◆ DIRECTIONS ◆
Would you please repeat the lines in the listing below from the one containing "транспорта для развоза" through the final one, exactly as they appear?

◆ DATA FOR THIS TASK ◆
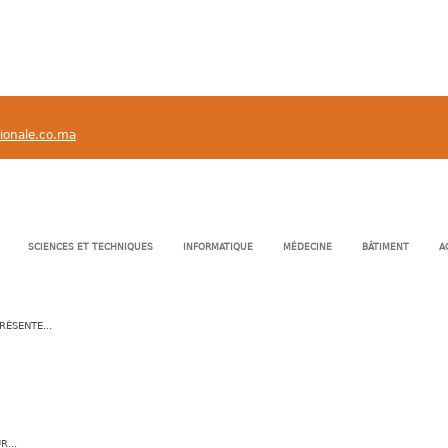
tionale.co.ma
SCIENCES ET TECHNIQUES
INFORMATIQUE
MÉDECINE
BÂTIMENT
A
RÉSENTE...
R...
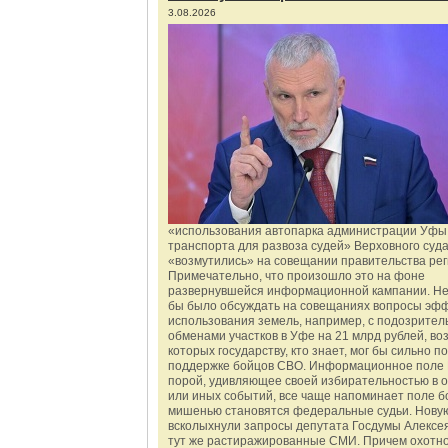
3.08.2026
«использования автопарка администрации Уфы 
транспорта для развоза судей» Верховного суд
«возмутились» на совещании правительства рег
Примечательно, что произошло это на фоне
развернувшейся информационной кампании. Не
бы было обсуждать на совещаниях вопросы эф
использования земель, например, с подозрите
обменами участков в Уфе на 21 млрд рублей, во
которых государству, кто знает, мог бы сильно п
поддержке бойцов СВО. Информационное поле 
порой, удивляющее своей избирательностью в о
или иных событий, все чаще напоминает поле бо
мишенью становятся федеральные судьи. Нову
всколыхнули запросы депутата Госдумы Алексе
тут же растиражированные СМИ. Причем охотно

◆ RESULT ◆
транспорта для развоза судей» Верховного суд
«возмутились» на совещании правительства рег
Примечательно, что произошло это на фоне
развернувшейся информационной кампании. Не
бы было обсуждать на совещаниях вопросы эф
использования земель, например, с подозрите
обменами участков в Уфе на 21 млрд рублей, во
которых государству, кто знает, мог бы сильно п
поддержке бойцов СВО. Информационное поле 
порой, удивляющее своей избирательностью в о
или иных событий, все чаще напоминает поле бо
мишенью становятся федеральные судьи. Нову
всколыхнули запросы депутата Госдумы Алексе
тут же растиражированные СМИ. Причем охотно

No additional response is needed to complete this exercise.